La sicurezza durante la navigazione resta una priorità per Microsoft, che ha annunciato un nuovo pacchetto di funzionalità dedicate a Microsoft Edge for Business. L’aggiornamento punta a offrire strumenti più efficaci contro le minacce informatiche, a migliorare la protezione dei dati aziendali e a limitare l’utilizzo di piattaforme di intelligenza artificiale non autorizzate all’interno delle organizzazioni.
L’intelligenza artificiale riconosce le truffe direttamente sul dispositivo
Tra le novità più interessanti c’è un sistema basato su AI capace di analizzare ciò che compare sullo schermo per individuare i tentativi di scareware, cioè quelle pagine che simulano falsi avvisi di virus o problemi al computer con l’obiettivo di convincere gli utenti a installare software dannosi o contattare finti servizi di assistenza.
Il modello lavora esclusivamente in locale, senza inviare immagini o informazioni ai server Microsoft. Quando rileva elementi grafici tipici di una truffa, il browser blocca automaticamente la pagina e mostra un avviso all’utente.
Rispetto ai tradizionali sistemi basati su elenchi di siti pericolosi già conosciuti, questa tecnologia sfrutta il riconoscimento visivo e può individuare anche campagne fraudolente mai viste prima. Per utilizzare questa funzione è necessario disporre di un dispositivo con almeno 2 GB di RAM e un processore quad-core.

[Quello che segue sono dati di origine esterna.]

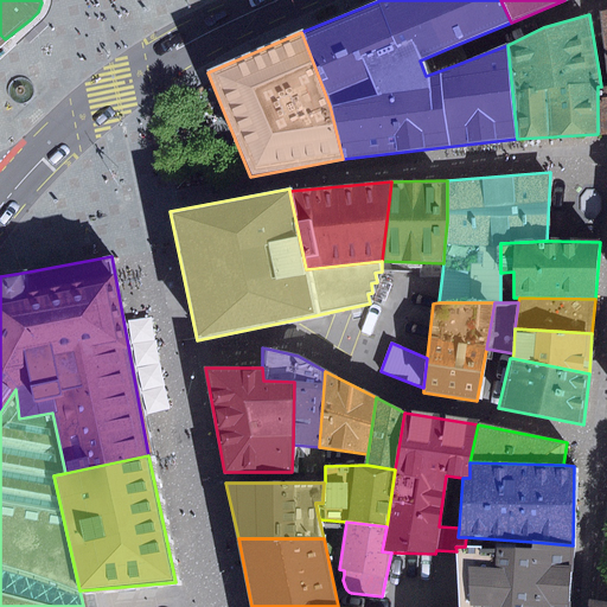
[(496,550),(492,606),(569,606),(573,545),(532,542),(532,549),(516,549),(516,544),(496,544),(496,550)]
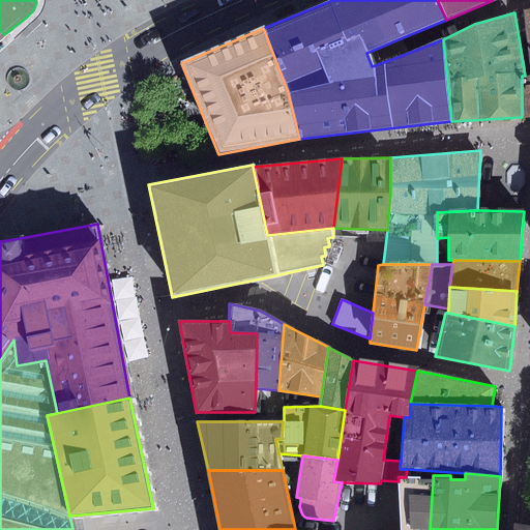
[(430,529),(433,480),(420,479),(420,477),(406,477),(398,477),(399,481),(401,529),(430,529)]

Maggiore protezione dei dati e controllo sull’uso dell’AI
L’aggiornamento introduce anche nuovi strumenti dedicati alla Data Loss Prevention, consentendo agli amministratori IT di applicare regole più rigide sulla gestione delle informazioni aziendali. Diventa così possibile impedire la copia, l’incolla o il caricamento di dati sensibili verso applicazioni web non autorizzate, comprese alcune piattaforme di AI generativa.
Sono previsti inoltre controlli più avanzati sull’installazione di estensioni, temi e script di terze parti, con la possibilità per gli amministratori di approvare o rifiutare le richieste in base alle esigenze aziendali.
Per gli utenti che utilizzano Entra ID, Edge impedirà anche il salvataggio di file aziendali su unità locali. I documenti potranno essere archiviati esclusivamente su dispositivi autorizzati oppure su OneDrive, riducendo il rischio di diffusione involontaria di materiale riservato.
Più strumenti contro la shadow AI
Microsoft amplia infine le difese contro la cosiddetta shadow AI, ovvero l’utilizzo di chatbot e servizi di intelligenza artificiale non approvati dall’azienda. Attraverso le policy già integrate con Purview e Defender, sarà possibile consentire l’accesso solo alle piattaforme autorizzate oppure applicare restrizioni differenti in base ai dati visualizzati durante la navigazione.
In questo modo le aziende potranno indirizzare gli utenti verso strumenti ritenuti affidabili, come Copilot, mantenendo un controllo più rigoroso sulle informazioni condivise.